[Bounding box coordinate data]
════
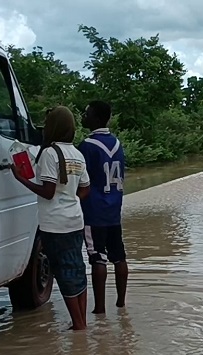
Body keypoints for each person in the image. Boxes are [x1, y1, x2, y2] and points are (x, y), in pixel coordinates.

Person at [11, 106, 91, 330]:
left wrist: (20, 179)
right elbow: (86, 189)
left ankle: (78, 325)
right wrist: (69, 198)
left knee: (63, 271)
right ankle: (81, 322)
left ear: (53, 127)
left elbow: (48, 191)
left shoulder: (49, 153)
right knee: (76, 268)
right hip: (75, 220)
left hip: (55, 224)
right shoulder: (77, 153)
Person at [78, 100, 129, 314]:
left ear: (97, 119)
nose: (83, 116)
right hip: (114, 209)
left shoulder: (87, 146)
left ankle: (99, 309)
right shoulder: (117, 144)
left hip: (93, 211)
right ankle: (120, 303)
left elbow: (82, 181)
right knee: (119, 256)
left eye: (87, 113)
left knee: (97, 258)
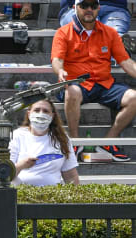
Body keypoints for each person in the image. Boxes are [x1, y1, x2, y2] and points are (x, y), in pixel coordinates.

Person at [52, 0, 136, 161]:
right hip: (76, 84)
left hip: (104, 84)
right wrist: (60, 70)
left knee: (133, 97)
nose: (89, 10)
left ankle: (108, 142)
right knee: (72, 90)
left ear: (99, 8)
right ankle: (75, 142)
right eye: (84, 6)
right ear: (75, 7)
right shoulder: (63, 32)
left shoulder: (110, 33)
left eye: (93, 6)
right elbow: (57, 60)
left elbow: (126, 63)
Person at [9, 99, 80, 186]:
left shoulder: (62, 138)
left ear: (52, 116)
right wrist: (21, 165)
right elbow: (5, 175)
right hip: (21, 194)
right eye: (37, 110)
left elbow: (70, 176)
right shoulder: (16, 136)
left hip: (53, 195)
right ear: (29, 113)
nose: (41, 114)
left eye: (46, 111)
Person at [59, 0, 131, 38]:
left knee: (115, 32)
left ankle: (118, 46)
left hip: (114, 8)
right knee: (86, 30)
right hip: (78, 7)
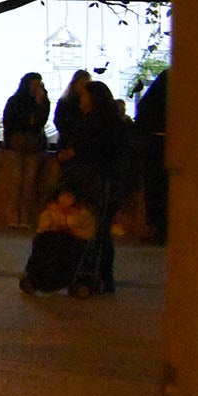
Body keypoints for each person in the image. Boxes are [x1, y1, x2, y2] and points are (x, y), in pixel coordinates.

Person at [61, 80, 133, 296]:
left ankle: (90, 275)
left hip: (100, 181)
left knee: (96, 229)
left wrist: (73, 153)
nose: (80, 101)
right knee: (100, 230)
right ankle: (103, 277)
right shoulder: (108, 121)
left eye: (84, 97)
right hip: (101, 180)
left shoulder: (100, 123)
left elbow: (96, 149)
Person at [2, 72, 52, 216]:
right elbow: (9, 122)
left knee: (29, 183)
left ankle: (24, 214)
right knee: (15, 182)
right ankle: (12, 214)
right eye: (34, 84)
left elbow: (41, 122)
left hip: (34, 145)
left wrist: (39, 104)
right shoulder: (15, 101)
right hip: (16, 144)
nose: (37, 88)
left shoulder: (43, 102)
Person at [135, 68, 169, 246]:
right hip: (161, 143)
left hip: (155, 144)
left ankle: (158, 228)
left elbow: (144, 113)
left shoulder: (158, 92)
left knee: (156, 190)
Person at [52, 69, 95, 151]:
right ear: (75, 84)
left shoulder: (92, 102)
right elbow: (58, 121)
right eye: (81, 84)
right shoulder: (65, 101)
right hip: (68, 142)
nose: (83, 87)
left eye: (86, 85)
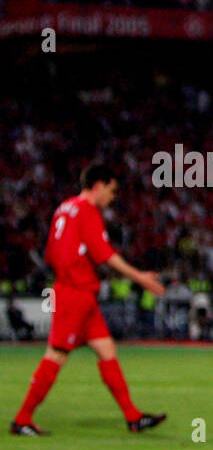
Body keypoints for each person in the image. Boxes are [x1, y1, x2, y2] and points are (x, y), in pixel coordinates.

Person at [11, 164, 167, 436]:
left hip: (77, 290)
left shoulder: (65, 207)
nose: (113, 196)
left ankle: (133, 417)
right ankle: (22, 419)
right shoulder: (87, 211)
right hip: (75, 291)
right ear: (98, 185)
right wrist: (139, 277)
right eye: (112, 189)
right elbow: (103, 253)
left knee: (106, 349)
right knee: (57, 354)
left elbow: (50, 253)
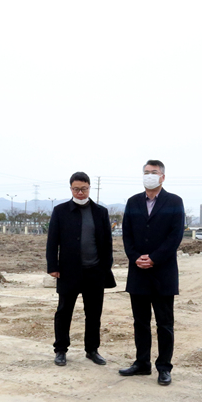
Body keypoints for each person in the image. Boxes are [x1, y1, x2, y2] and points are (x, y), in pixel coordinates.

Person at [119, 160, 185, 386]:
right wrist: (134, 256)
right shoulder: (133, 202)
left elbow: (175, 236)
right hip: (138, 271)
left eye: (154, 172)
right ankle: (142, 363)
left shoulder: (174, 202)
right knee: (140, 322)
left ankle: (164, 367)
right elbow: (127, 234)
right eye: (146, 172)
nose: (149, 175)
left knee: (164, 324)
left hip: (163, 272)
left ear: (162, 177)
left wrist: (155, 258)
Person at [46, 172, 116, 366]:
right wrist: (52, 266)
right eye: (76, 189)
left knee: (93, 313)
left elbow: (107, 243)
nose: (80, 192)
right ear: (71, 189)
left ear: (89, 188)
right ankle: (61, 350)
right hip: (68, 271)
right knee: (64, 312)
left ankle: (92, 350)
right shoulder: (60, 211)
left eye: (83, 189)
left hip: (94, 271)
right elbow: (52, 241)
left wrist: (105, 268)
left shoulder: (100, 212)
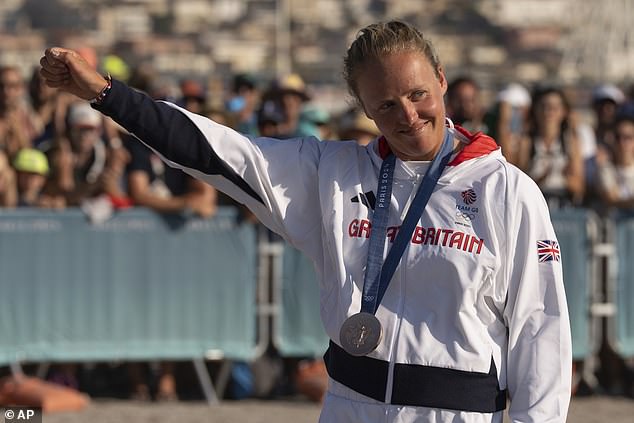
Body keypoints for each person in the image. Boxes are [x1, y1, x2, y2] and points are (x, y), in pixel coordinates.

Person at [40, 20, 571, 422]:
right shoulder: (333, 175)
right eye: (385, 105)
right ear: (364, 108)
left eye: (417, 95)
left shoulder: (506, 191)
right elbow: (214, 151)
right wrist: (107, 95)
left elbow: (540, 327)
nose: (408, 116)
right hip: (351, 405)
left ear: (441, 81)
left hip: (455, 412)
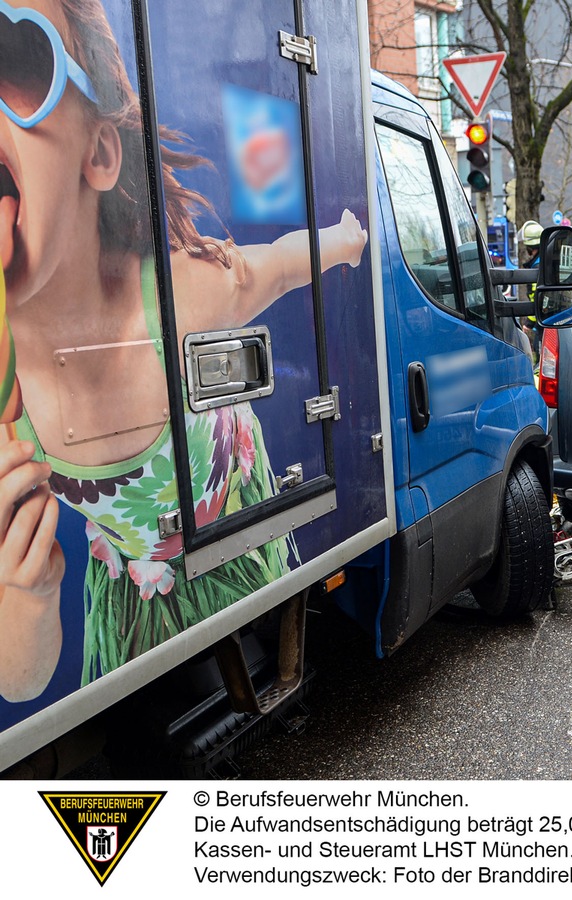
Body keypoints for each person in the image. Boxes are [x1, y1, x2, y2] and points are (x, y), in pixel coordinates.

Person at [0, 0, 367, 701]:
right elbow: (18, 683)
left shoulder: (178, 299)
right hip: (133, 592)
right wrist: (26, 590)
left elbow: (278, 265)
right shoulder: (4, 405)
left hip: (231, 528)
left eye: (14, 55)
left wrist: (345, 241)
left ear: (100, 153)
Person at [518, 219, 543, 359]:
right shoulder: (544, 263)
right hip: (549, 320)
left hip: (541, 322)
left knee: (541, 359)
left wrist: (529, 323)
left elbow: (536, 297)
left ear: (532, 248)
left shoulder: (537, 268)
════
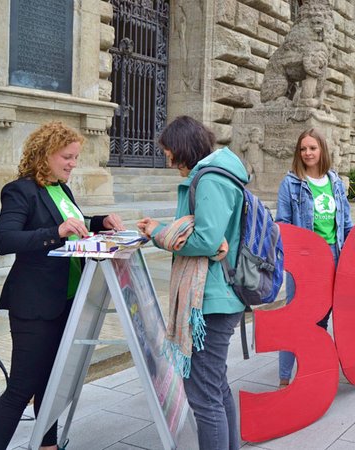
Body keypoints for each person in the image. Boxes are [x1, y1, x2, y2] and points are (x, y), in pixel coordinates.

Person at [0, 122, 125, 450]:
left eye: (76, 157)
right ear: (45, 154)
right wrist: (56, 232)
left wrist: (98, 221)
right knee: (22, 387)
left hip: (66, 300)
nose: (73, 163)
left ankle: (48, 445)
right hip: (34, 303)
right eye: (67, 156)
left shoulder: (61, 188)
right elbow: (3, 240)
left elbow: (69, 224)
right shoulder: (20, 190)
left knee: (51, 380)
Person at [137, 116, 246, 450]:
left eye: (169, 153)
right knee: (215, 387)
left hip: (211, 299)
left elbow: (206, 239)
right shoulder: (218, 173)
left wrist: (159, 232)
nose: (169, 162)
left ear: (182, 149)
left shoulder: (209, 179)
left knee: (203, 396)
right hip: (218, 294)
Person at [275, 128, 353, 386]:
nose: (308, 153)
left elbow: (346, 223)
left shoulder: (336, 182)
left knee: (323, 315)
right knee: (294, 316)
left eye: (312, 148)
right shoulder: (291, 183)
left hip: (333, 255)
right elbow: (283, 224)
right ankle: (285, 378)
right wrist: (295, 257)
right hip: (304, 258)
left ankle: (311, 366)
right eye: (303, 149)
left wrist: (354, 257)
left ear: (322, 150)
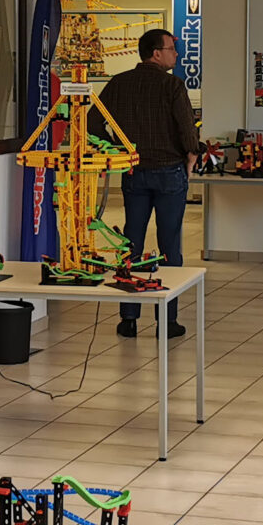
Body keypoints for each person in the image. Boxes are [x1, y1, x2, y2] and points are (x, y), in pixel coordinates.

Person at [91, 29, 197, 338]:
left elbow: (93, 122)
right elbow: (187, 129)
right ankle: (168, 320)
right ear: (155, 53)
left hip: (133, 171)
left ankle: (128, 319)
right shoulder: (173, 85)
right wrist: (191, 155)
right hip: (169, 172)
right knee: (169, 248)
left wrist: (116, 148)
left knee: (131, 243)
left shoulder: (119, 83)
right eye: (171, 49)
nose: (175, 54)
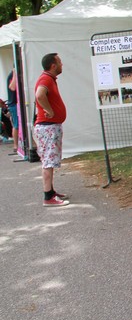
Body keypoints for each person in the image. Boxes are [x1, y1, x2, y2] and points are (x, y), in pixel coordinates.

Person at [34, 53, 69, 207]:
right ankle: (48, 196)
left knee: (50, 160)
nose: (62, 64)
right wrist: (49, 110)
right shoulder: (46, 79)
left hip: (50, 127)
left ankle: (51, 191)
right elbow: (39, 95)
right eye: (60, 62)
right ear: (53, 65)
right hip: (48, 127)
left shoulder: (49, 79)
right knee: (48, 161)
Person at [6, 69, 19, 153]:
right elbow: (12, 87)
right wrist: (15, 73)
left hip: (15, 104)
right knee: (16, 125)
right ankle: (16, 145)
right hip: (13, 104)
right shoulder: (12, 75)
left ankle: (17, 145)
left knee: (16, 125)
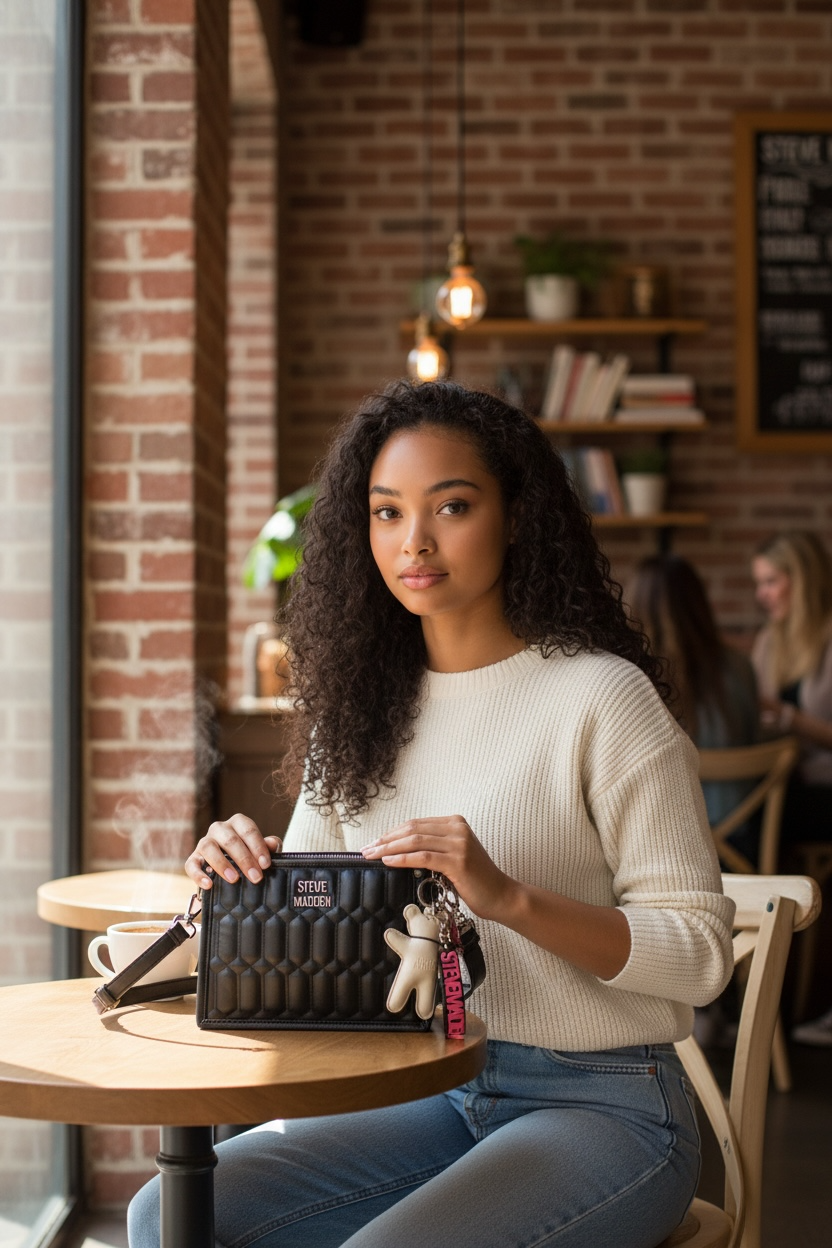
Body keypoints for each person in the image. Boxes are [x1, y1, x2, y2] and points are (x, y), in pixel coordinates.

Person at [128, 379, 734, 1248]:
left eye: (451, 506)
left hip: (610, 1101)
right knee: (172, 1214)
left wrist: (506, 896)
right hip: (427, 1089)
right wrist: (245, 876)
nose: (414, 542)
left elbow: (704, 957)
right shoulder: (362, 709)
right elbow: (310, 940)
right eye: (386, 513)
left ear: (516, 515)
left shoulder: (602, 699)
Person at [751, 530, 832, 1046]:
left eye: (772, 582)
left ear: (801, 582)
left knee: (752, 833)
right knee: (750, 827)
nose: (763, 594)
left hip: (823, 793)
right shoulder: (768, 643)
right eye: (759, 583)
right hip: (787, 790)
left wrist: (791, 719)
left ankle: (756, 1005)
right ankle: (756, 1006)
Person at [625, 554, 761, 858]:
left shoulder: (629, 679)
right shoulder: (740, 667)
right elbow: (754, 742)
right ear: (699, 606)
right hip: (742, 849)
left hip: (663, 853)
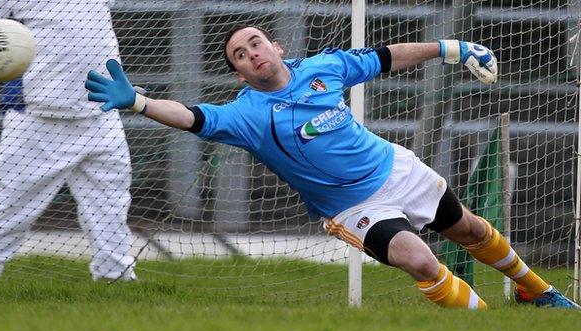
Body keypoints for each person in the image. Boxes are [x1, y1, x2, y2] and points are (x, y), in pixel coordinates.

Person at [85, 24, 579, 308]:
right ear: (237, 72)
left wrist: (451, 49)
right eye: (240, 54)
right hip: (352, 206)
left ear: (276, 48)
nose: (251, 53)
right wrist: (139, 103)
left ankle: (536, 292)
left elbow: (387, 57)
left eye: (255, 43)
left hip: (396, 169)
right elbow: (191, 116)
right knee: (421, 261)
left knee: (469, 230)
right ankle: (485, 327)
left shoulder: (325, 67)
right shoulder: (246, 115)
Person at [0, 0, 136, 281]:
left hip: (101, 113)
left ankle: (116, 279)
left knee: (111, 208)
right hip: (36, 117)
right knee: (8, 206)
════
**Directions**
From the line containing "left wrist: (155, 258)" through the line containing "left shoulder: (537, 268)", copy every line above exactly, without pictures.

**Expected answer**
left wrist: (155, 258)
Person at [46, 172, 116, 366]:
right wrist: (52, 266)
right eye: (76, 189)
left knee: (93, 313)
left elbow: (107, 243)
nose: (80, 192)
right ear: (71, 189)
left ear: (89, 188)
right ankle: (61, 350)
right hip: (68, 271)
right knee: (64, 312)
left ankle: (92, 350)
right shoulder: (60, 211)
left eye: (83, 189)
left hip: (94, 271)
right elbow: (52, 241)
left wrist: (105, 268)
left shoulder: (100, 212)
Body keypoints for each person in the image. Boxes are [x1, y1, x2, y2] and points are (x, y), in pixel coordinates.

Person at [40, 20, 571, 422]:
right shoulder: (333, 175)
right eye: (385, 105)
right ear: (364, 108)
left eye: (417, 95)
left shoulder: (506, 191)
right elbow: (214, 151)
right wrist: (107, 95)
left elbow: (540, 327)
nose: (408, 116)
right hip: (351, 405)
left ear: (441, 81)
left hip: (455, 412)
Body keypoints for each person in the image. Boxes are [x1, y1, x2, y2] and points are (x, y), in pixel coordinates.

Person at [0, 0, 367, 701]:
right elbow: (18, 683)
left shoulder: (178, 299)
right hip: (133, 592)
right wrist: (26, 590)
left elbow: (278, 265)
right shoulder: (4, 405)
left hip: (231, 528)
left eye: (14, 55)
left wrist: (345, 241)
left ear: (100, 153)
Person at [518, 219, 543, 359]:
right shoulder: (544, 263)
right hip: (549, 320)
left hip: (541, 322)
left knee: (541, 359)
left wrist: (529, 323)
left elbow: (536, 297)
left ear: (532, 248)
left shoulder: (537, 268)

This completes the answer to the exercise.